_SUPPLIED DATA_
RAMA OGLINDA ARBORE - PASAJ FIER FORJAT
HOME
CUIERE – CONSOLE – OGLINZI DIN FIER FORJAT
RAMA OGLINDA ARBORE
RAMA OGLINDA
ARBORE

_REQUIRED ACTION_
Return every line of the rows above without changing anything, keeping the original order.

_FINISHED TASK_
RAMA OGLINDA ARBORE - PASAJ FIER FORJAT
HOME
CUIERE – CONSOLE – OGLINZI DIN FIER FORJAT
RAMA OGLINDA ARBORE
RAMA OGLINDA
ARBORE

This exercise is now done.